Après ma chronique d’un film de loup-garou (Bad Moon) et celle d’un film de vampires (Vurdalaki), si je voulais que les planètes continuent de tourner dans le bon sens et qu’il ne se mette pas à pleuvoir des sauterelles, il fallait que je suive la logique et que j’enchaine avec un film de zombies. Lorsque je me suis récemment intéressé à la filmographie de Colin Minihan suite au visionnage de What Keeps You Alive, j’avais gardé dans un coin de ma petite tête que ce dernier avait réalisé un film de zombies en me disant qu’il faudrait que j’y jette un œil. C’est donc en toute logique que je me suis lancé dans It Stains The Sands Red, sorti chez nous directement en DVD sous le titre Bloody Sand. Petit budget (5M$US), It Stains The Sands Red est assez inclassable, à mi-chemin entre le road movie, le survival, le huis-clos dans un désert qui s’étend à perte de vue, le tout parsemé de scènes décalées voire burlesques mais aussi de scènes bien trashos comme il faut.
Colin Minihan semble aimer le cinéma sobre, beau, classe, et surtout minimaliste. Et une fois de plus ici le nombre de protagonistes est réduit à son strict minimum. L’idée de départ de Colin Minihan et Stuart Ortiz est très simple : on va faire un film de zombie mais avec un seul zombie et tout le film il va poursuivre une seule personne. Le décor est déjà fixé à l’avance : ok, il y a des zombies, ça a même été dit aux infos, pas la peine de parler de comment l’épidémie est arrivée, et on se centre rapidement sur cette « course poursuite » si on peut appeler ça comme ça, ou plutôt cette longue marche à travers le désert, dans laquelle une fausse blonde superficielle, camée, insouciante, va petit à petit prendre conscience de plein de choses grâce à un zombie qui va la suivre jour et nuit afin de lui arracher la jugulaire et déguster ses intestins. Une sorte de rédemption forcée qui fera passer la demoiselle de jeune fille frivole à mère courage, et toute la psychologie qui en découle.

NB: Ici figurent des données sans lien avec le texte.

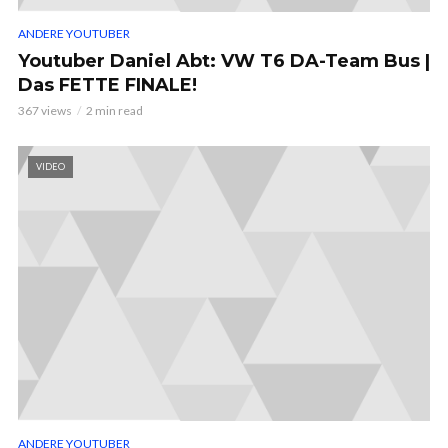
ANDERE YOUTUBER
Youtuber Daniel Abt: VW T6 DA-Team Bus |
Das FETTE FINALE!
367 views
2 min read
VIDEO
ANDERE YOUTUBER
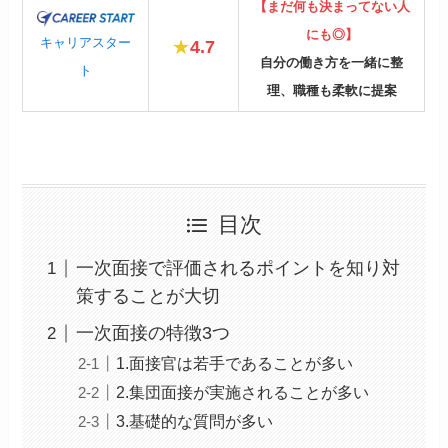
【まだ何も決まってない人
にも◎】
キャリアスター
★
4.7
自分の働き方を一緒に整
ト
理、職種も柔軟に提案
目次
一次面接で評価されるポイントを知り対
策することが大切
一次面接の特徴3つ
1.面接官は若手であることが多い
2.集団面接が実施されることが多い
3.基礎的な質問が多い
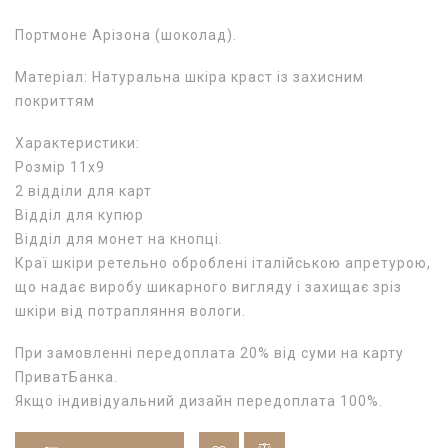
Портмоне Арізона (шоколад).
Матеріал: Натуральна шкіра краст із захисним
покриттям
Характеристики:
Розмір 11х9
2 відділи для карт
Відділ для купюр
Відділ для монет на кнопці.
Краї шкіри ретельно оброблені італійською апретурою,
що надає виробу шикарного вигляду і захищає зріз
шкіри від потрапляння вологи.
При замовленні передоплата 20% від суми на карту
ПриватБанка.
Якщо індивідуальний дизайн передоплата 100%.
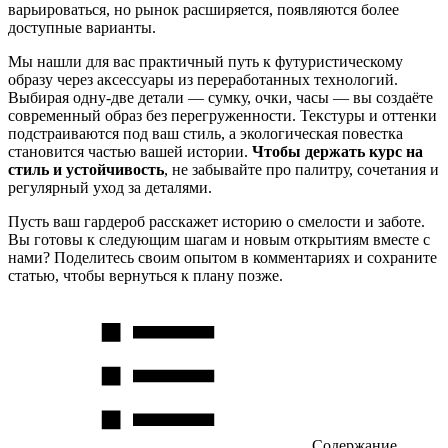
варьироваться, но рынок расширяется, появляются более
доступные варианты.
Мы нашли для вас практичный путь к футуристическому
образу через аксессуары из переработанных технологий.
Выбирая одну-две детали — сумку, очки, часы — вы создаёте
современный образ без перегруженности. Текстуры и оттенки
подстраиваются под ваш стиль, а экологическая повестка
становится частью вашей истории.
Чтобы держать курс на
стиль и устойчивость
, не забывайте про палитру, сочетания и
регулярный уход за деталями.
Пусть ваш гардероб расскажет историю о смелости и заботе.
Вы готовы к следующим шагам и новым открытиям вместе с
нами? Поделитесь своим опытом в комментариях и сохраните
статью, чтобы вернуться к плану позже.
Содержание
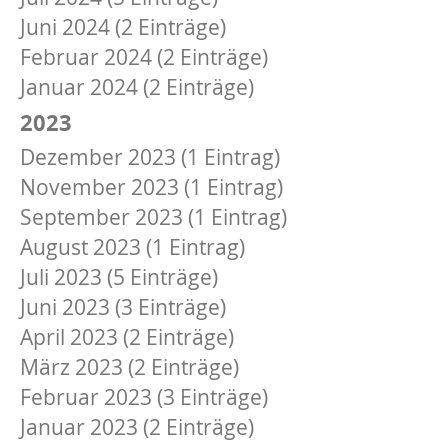
Juni 2024 (2 Einträge)
Februar 2024 (2 Einträge)
Januar 2024 (2 Einträge)
2023
Dezember 2023 (1 Eintrag)
November 2023 (1 Eintrag)
September 2023 (1 Eintrag)
August 2023 (1 Eintrag)
Juli 2023 (5 Einträge)
Juni 2023 (3 Einträge)
April 2023 (2 Einträge)
März 2023 (2 Einträge)
Februar 2023 (3 Einträge)
Januar 2023 (2 Einträge)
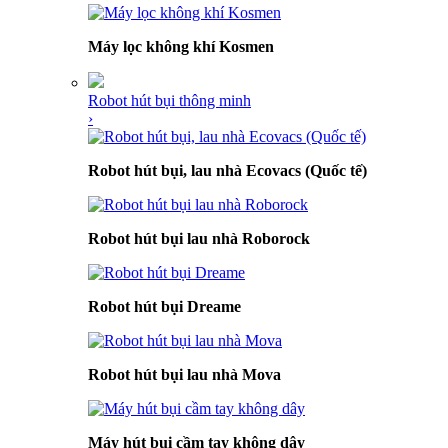
Máy lọc không khí Kosmen
Robot hút bụi thông minh
›
Robot hút bụi, lau nhà Ecovacs (Quốc tế)
Robot hút bụi lau nhà Roborock
Robot hút bụi Dreame
Robot hút bụi lau nhà Mova
Máy hút bụi cầm tay không dây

Ce zombie sera d’abord un danger, puis petit à petit, il deviendra un compagnon de route à qui elle va parler tout en marchant, se confier, afin de ne pas sombrer dans la dépression, afin de ne pas abandonner. Elle va se moquer de lui, se défouler verbalement sur lui, l’engueuler quand il arrivera à lui faire tomber son petit sachet de poudre blanche qu’elle s’envoie dans les narines. Il deviendra son traine charge et même son garde du corps dans une scène, certes un peu facile, mais pleine d’ironie où le zombie va gagner peu à peu en humanité, là où les humains, en période de survie, vont perdre leur humanité. Jusqu’à ce que même naisse une certaine amitié entre les deux et qu’on arrive à ressentir de la compassion pour le zombie.
Toute cette partie dure 1h. Une première heure vraiment très réussie où le ton très décalé et absurde de certaines situations vient renforcer cette idée de départ des plus originales. Un humour parfois très fin, parfois très trash (le coup du tampon), qui est parsemé dans une première heure au final assez lente, mais en aucun cas ennuyeuse. Très peu de gore, même si quand il y en a, le film n’hésite pas à montrer de la tripaille. Très peu de paroles également, même si on se régale du dialogue à sens unique entre l’héroïne et son acolyte zombie dans l’incapacité de répondre. Tout est centré sur ces deux personnages et leurs interprètes sont absolument fabuleux. Tout le film repose sur ce duo, et plus particulièrement sur Brittany Allen. Elle a une prestance hallucinante, à la fois juste, touchante et émouvante. De même pour Juan Riedinger, qui incarne un zombie plus vrai que nature et qui arrive à être très “réel” malgré la palette limitée d’expressions qu’offre un tel rôle.
It Stains The Sands Red explore la rédemption, le courage extrême, le surpassement de soi, la transformation de soi. Mais au bout de la 58ème minute, le film prend une tournure qu’il n’aurait pas dû. A partir de là, d’un film de zombie au point de départ original, il devient un film de zombie plus classique. Un peu comme si le réalisateur ne savait pas comment finir son histoire et que, par conséquent, ou par facilité, il s’était mis sur le chemin habituel, devenant pour le coup beaucoup moins intéressant, beaucoup moins intense. Ce revirement conclut effectivement la transformation de l’héroïne, mais il était tout à fait possible de faire ça autrement, dans la continuité de la première heure. Et c’est très dommage car le film perd en intérêt, un peu comme un soufflé qui retombe.
S’il avait continué sur sa lancée, It Stains The Sands Red aurait pu être un excellent film de zombies qui sortait des sentiers battus. On aurait pu tenir là une petite pépite, mais à cause des trente dernières minutes, la note finale en prend un coup.